A few questiosn about encoding

[Joel Goldstick]

On 15/6/2013 5:59 μμ, Roy Smith wrote:

And, yes, especially in networking, everybody talks about octets when

1 byte = 8 bits

in networking though since we do not use encoding schemes with variable
lengths like utf-8 is, how do we separate when a byte value start and when
it stops?

do we need a start bit and a stop bit for that?

 

[Dennis Lee Bieber]

It depends on the context.

Maybe the OP should give up on Python and switch to Regina/Rexx...

-=-=-=-=-=-
/* */

numint = 123 /* a "number" */
numstr = def /* unknown variable? */
strstr = "abc" /* a string containing alphabetics */
strint = "456" /* a string containing decimal digits */

signal on syntax name next1
say "Adding strstr and numint"
say strstr + numint
next1:
signal on syntax name next2
say "Adding strstr and strint"
say strstr + strint
next2:
signal on syntax name next3
say "Adding numint and strint"
say numint + strint
next3:
signal on syntax name next4
say "Adding numstr and numint"
say numstr + numint
next4:
say "Concatenate numint and strstr"
say numint || strstr
say "Concatenate strint and numint"
say strint || numint
say "Concatenate numstr and strint"
say numstr || strint
say "Concatenate numstr and numint"
say numstr || numint

-=-=-=-=-=-

E:\UserData\Wulfraed\MYDOCU~1>rexx t.rx
Adding strstr and numint
Adding strstr and strint
Adding numint and strint
579
Adding numstr and numint
Concatenate numint and strstr
123abc
Concatenate strint and numint
456123
Concatenate numstr and strint
DEF456
Concatenate numstr and numint
DEF123

E:\UserData\Wulfraed\MYDOCU~1>

{Pity SYNTAX error can't be trapped with a CALL, i'd have been able to
cleanly report results and return to the next statement}

 

[Nick the Gr33k]

The only thing that i didn't understood is this line.
First please tell me what is a byte value


\x1b is a character(ESC) represented in hex format

b'\x1b' is a byte object that represents what?


'\x1b'

After decoding it gives the char ESC in hex format
Shouldn't it result in value 27 which is the ordinal of ESC ?


Why Unicode charset doesn't just contain characters, but instead it
contains a mapping of (characters <--> ordinals) ?

I mean what we do is to encode a character like chr(65).encode('utf-8')

What's the reason of existence of its corresponding ordinal value since
it doesn't get involved into the encoding process?

Thank you very much for taking the time to explain.

Can someone please explain these questions too?

 

[Benjamin Schollnick]

Nick,

I'm sorry are you not listening?

1b is a HEXADECIMAL Number. As a so-called programmer, did you seriously not consider that?

Try this:

1) Open a Web browser
2) Go to Google.com
3) Type in "Hex 1B"
4) Click on the first link
5) In the Hexadecimal column find 1B.

Or open your favorite calculator, and convert Hexadecimal 1B to Decimal (Base 10).

- Benjamin

 

[Antoon Pardon]

Op 15-06-13 02:28, Cameron Simpson schreef:

| So, a numeral = a string representation of a number. Is this correct?

▸ **Entries supplied**
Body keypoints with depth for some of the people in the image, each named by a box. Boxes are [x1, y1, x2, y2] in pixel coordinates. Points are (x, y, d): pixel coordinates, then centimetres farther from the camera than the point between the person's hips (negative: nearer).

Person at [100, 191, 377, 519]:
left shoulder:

--

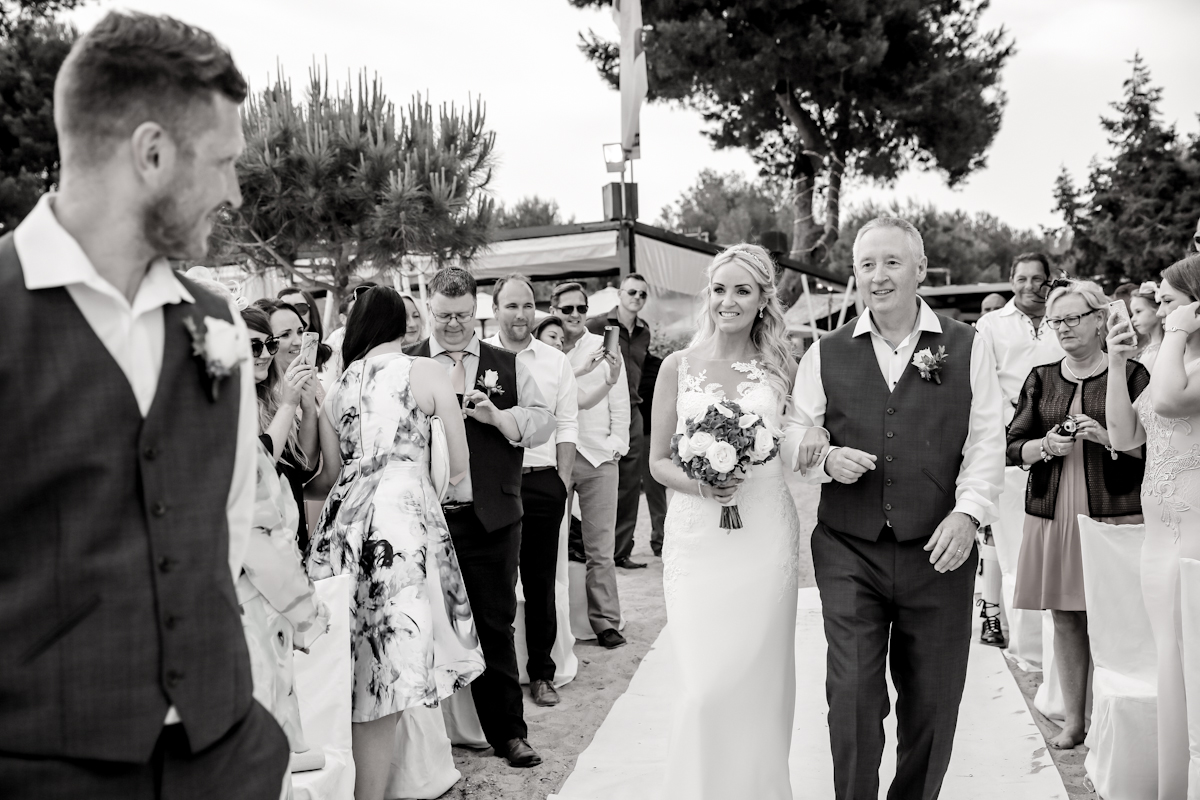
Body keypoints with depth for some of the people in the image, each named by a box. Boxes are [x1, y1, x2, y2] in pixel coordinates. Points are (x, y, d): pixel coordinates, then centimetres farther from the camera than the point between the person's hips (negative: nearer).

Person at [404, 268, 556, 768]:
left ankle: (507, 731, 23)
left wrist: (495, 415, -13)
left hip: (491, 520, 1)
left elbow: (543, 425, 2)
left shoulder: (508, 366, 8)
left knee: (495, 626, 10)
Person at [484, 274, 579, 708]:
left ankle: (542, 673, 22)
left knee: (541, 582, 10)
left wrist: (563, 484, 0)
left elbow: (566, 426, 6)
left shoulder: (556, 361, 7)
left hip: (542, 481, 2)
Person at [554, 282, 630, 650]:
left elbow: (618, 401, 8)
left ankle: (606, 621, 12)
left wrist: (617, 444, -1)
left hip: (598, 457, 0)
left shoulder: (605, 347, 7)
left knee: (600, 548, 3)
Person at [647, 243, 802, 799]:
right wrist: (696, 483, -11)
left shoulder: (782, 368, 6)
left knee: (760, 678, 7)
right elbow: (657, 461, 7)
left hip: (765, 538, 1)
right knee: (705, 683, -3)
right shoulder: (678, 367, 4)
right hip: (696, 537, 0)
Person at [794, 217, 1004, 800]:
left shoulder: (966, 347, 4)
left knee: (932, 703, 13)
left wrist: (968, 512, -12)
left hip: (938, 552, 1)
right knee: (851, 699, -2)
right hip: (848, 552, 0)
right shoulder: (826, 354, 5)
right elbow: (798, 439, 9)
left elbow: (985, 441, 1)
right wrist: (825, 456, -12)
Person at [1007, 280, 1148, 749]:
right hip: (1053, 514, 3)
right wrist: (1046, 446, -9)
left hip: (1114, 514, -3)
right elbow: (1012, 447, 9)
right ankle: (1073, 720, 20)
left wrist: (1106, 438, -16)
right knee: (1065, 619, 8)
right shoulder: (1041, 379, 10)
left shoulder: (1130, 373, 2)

▸ **Parts of the exercise**
(1) In the encoding thread, rewrite the paragraph that begins "in networking though since we do not use encoding schemes" as one shorter sentence that keeps its main point.
(2) According to the encoding thread, why does Dennis Lee Bieber wish a SYNTAX error could be trapped with a CALL? Answer in one or two sentences.
(3) Carry the encoding thread forward from its final sentence.

▸ **Exercise answers**
(1) Since networking doesn't use variable-length encodings like UTF-8, how do we tell where a byte value starts and stops?

(2) He says that with a CALL he could have cleanly reported the results and then returned to the next statement.

(3)
No, a numeral is an individual digit from the string representation of a number.
So: 65 requires two numerals: '6' and '5'.

Wrong context. A numeral as an individual digit is when you are talking about
individual characters in a font. In such a context the set of glyphs that
represent a digit are the numerals.

However in a context of programming, numerals in general refer to the set of
strings that represent a number.

 

[Guy Scree]

I recommend that all participants in this thread, especially Alex and
Anton, research the term "Pathological Altruism"

 

[Chris Angelico]

I recommend that all participants in this thread, especially Alex and
Anton, research the term "Pathological Altruism"

I don't intend to buy a book about it, but based on flipping through a
few Google results and snippets, I'm thinking that this is the
"Paladin fault" that I know from Dungeons & Dragons.

ChrisA

 

[Rick Johnson]

Gah! That's twice I've screwed that up.
Sorry about that!

Yeah, and your difficulty explaining the Unicode implementation reminds me of a passage from the Python zen:

"If the implementation is hard to explain, it's a bad idea."

 

[Steven D'Aprano]

Yeah, and your difficulty explaining the Unicode implementation reminds
me of a passage from the Python zen:

"If the implementation is hard to explain, it's a bad idea."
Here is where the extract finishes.